I have been studying calculus for only a few days now since I picked up a book on it, trying to get ahead for next year and it's really starting to sink in now and I decided to write down a different way for calculating the derivative, it isn't revolutionary, i am just wondering if it will be accepted by most people or if they prefer the traditional way. Its exactly the same as the traditional difference quotient but I switched it around because it made more sense this way to me.

$$f\prime(x)=\[ \lim_{a \to x} \frac{f(x)-f(a)}{x-a}$$

normally, a is a constant and x is a variable thus x tends to a not a tending to x, so u can reverse $$\{a \to x}$$

 

[cam875]

what if I made "a" a different variable could that fix it?

 

[Feldoh]

what if I made "a" a different variable could that fix it?

The way you defined it f is a function of x, not a it doesn't matter what you use you can't have a constant approaching a variable because for obvious reasons it just doesn't make sense.

 

[HallsofIvy]

As mathman told you originally, it doesn't matter.

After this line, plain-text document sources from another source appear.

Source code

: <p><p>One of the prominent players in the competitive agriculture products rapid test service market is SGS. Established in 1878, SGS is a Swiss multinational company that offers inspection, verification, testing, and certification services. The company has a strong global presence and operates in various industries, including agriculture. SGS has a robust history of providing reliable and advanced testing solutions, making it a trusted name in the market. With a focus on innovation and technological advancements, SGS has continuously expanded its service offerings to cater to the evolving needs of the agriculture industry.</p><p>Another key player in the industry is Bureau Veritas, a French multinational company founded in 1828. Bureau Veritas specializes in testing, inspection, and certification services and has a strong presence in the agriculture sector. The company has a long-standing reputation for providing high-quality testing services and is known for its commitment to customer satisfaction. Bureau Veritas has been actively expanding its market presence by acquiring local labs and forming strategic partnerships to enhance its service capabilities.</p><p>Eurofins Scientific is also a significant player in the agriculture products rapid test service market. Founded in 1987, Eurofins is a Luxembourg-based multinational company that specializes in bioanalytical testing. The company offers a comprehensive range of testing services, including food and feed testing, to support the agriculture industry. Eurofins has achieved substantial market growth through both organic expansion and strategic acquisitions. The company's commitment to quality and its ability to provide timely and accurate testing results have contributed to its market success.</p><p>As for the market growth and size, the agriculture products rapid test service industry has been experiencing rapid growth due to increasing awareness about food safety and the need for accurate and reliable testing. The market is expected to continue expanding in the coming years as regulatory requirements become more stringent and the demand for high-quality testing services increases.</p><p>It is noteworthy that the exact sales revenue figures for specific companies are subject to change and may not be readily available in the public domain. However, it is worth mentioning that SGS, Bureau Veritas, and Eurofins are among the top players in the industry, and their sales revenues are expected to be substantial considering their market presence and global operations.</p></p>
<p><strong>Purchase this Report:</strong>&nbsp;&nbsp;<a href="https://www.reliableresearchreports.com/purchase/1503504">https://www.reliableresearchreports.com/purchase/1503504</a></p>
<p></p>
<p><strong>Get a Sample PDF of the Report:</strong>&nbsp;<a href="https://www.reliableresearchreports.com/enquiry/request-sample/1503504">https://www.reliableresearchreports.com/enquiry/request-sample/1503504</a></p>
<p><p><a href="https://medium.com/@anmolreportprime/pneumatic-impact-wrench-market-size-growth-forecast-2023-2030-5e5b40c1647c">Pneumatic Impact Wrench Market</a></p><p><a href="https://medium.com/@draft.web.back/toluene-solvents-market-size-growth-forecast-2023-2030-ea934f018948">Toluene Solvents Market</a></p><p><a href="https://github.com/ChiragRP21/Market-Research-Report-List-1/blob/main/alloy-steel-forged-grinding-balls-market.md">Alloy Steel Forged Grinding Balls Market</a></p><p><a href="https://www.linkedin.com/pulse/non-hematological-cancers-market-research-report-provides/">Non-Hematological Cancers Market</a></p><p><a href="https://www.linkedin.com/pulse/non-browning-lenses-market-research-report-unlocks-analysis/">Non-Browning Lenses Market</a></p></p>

You are simply swapping letters.

Now, if you had a problem like "what is the derivative of f(x)= x² at x= a", "x" and "a" are already given meanings so you cannot be so cavalier about swapping them.

That is, the standard definition would give 2a while your formula would give 2x. They are exactly the same if you remember that you have swapped a and x. In other words, to answer the problem as given you would have to swap back to get 2a.

 

[cam875]

ok well I meant for "a" to be a variable, didn't realize it was a constant. Anyways I got it cleared up now, thanks guys.